- Born: May 31, 1952 (age 74)
- Occupations: Film director, screenwriter, former child actor
- Spouse: Joanna Dierck
- Children: 1
- Parent(s): Steve Brodie Barbara Ann Stillwell

= Kevin Brodie =

American film director

Kevin Brodie (born May 31, 1952) is an American film director, screenwriter, and former child actor. He is the son of actors Steve Brodie and Barbara Ann Stillwell.

== Career ==
As a child, Brodie had small roles in such films as Some Came Running (directed by Vincente Minnelli, 1958), The Five Pennies (1959) and Battle at Bloody Beach (1961). His first major role was in The Night of the Grizzly (1966), playing the son of Clint Walker.
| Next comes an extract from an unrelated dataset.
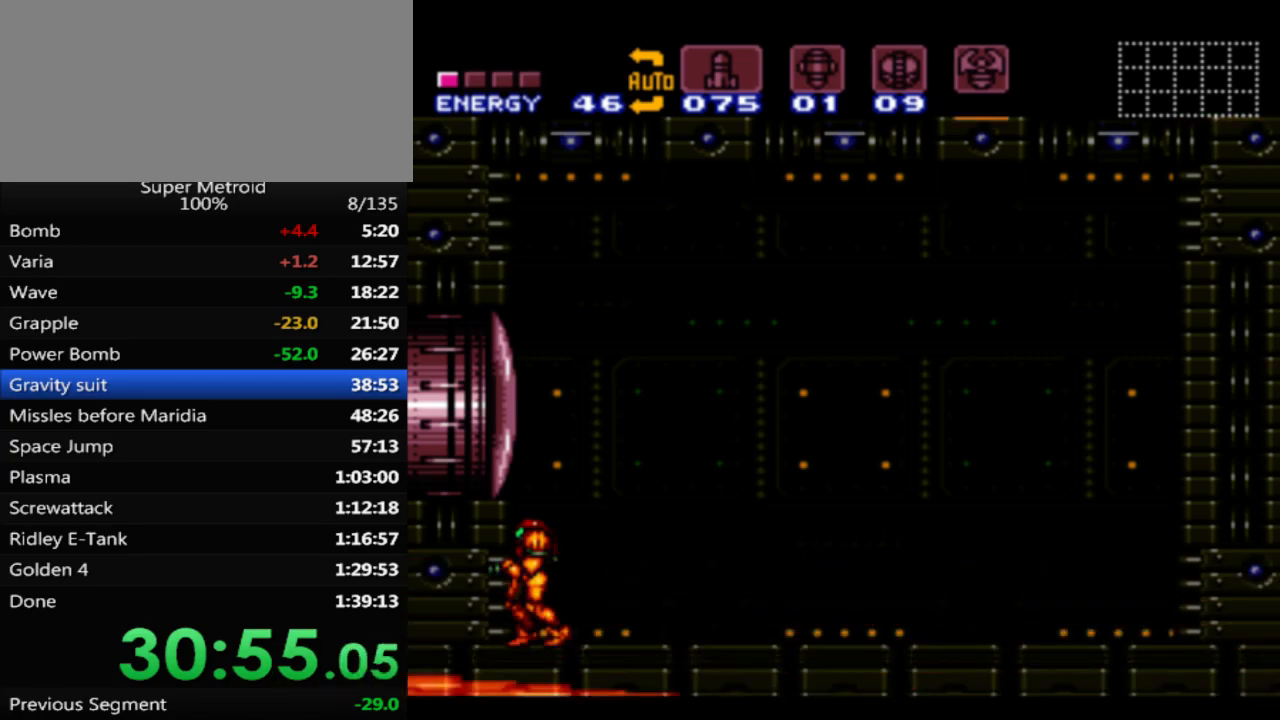
{"buttons": [], "events": [[267, "A", "up"]]}
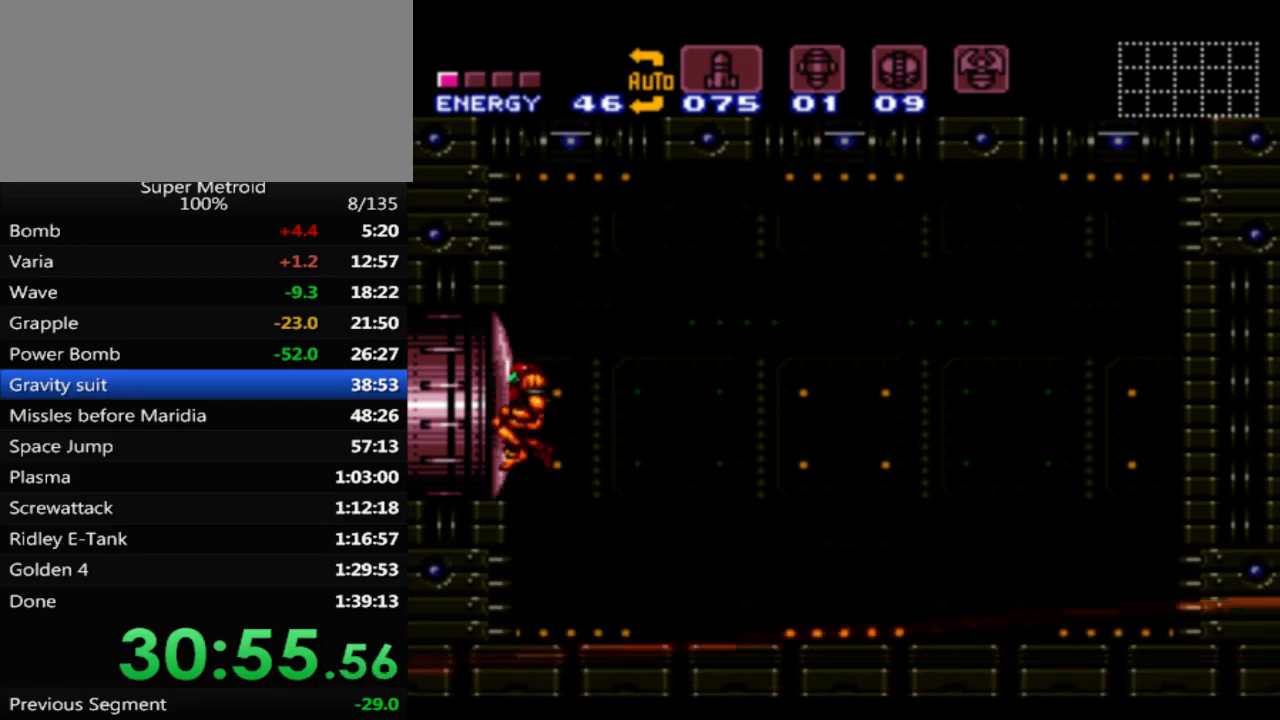
{"buttons": [], "events": []}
In 1967, he appeared in the comedy Eight on the Lam. During the same period he also made guest appearances on such popular television shows as Cheyenne, Ben Casey, Death Valley Days, My Three Sons, Mister Ed, and Mannix. In 1975 he was one of the leads in the low budget sci-fi thriller The Giant Spider Invasion, appearing with his father, Steve Brodie.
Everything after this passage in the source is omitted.